The Knicks have been in on Monroe for a while, so it's not surprising they're one of the teams he plans to meet with. It's also not totally surprising that the Pistons aren't on the list.

After failing to come to terms on a long-term extension as a restricted free agent last summer, Monroe signed Detroit's one-year qualifying offer, allowing him to re-enter free agency a year later, but this time in the driver's seat.

He did himself a favor by producing arguably his best professional season, averaging a team-high 15.9 points and a career-high 10.2 rebounds per game. But he's a bit of an awkward fit in a frontcourt with young center Andre Drummond, and Pistons coach and president Stan Van Gundy has long coveted more shooting and better spacing - a system more akin to the one he ran in Orlando with Dwight Howard in the middle. It's no accident he traded for stretch four Ersan Ilyasova and is preparing free-agent pitches for floor-spacing wings.

During the season, Van Gundy estimated that there was a 99.9 percent chance the Pistons would bring Monroe back. At that point, though, they hadn't had an opportunity to see what the team would look like without him; until a knee strain sidelined him for 11 straight games in the season's final month, Monroe had missed just two games in his near-five-year career.

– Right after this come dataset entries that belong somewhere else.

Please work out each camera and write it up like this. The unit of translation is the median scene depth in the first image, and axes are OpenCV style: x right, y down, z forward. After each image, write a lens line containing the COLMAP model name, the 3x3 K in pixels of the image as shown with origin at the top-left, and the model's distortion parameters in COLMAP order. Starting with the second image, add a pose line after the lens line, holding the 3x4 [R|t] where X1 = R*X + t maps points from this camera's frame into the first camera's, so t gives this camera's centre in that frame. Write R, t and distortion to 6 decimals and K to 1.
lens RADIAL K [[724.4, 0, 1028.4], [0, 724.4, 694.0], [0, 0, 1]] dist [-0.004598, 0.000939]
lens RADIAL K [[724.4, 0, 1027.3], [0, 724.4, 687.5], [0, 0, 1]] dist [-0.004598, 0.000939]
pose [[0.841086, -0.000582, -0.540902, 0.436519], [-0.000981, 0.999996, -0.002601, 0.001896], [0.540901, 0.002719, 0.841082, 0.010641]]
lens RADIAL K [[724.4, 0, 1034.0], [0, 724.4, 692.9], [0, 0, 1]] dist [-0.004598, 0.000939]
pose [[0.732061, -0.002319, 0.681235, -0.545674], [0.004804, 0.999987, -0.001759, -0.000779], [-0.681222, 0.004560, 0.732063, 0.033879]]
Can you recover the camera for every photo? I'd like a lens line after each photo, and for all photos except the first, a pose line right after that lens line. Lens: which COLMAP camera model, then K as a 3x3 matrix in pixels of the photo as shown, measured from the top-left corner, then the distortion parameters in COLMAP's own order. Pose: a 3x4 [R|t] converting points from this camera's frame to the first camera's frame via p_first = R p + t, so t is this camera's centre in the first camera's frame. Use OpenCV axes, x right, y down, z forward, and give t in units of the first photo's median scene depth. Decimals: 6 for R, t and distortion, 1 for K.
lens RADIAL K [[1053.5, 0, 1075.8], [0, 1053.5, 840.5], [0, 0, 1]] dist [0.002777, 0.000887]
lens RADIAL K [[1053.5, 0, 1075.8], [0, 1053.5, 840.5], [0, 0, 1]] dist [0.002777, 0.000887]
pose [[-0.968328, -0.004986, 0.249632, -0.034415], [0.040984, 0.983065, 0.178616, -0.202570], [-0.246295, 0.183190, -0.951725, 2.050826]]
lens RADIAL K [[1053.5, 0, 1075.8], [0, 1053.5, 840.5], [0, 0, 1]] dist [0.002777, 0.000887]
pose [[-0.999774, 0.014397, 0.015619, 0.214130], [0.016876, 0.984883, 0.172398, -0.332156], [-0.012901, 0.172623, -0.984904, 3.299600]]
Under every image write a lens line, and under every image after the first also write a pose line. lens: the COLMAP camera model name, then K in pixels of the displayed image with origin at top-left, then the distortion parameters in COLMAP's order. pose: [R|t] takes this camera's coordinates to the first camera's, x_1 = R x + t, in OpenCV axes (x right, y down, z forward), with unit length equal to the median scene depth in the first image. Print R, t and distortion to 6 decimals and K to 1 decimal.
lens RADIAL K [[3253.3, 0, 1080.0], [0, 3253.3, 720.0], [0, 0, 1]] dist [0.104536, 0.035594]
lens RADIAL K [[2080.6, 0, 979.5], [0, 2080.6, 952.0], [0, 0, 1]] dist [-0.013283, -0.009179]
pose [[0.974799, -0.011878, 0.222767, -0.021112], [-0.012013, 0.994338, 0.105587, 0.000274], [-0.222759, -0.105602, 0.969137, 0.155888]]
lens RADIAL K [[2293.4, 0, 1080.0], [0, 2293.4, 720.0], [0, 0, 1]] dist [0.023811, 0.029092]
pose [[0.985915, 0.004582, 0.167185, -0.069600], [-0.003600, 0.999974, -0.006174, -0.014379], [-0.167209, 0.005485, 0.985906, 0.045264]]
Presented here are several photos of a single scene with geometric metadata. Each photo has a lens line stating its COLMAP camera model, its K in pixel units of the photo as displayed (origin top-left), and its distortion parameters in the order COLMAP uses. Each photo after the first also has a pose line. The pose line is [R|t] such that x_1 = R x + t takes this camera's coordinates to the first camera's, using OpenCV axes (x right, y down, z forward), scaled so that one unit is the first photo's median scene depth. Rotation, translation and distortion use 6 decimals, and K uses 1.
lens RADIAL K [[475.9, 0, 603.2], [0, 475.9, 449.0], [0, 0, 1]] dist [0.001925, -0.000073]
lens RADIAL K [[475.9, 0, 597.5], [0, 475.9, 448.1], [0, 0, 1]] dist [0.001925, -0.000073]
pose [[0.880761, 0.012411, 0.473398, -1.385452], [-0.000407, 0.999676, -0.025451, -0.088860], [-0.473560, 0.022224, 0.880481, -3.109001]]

The Pistons went 7-4 in that 11-game stretch, and Drummond and point guard Reggie Jackson - who was acquired at the trade deadline - both went bonkers in a more open, breathable offense. Perhaps that's why Van Gundy's recent comments are far less optimistic about Monroe's return.

Monroe is a good player - a reliable post scorer, heady passer, and strong rebounder - and he'd be a nice get for a number of teams who could stand to beef up their frontcourts. But "fit" is the key word here, and five seasons worth of evidence suggests Detroit isn't the right one for him.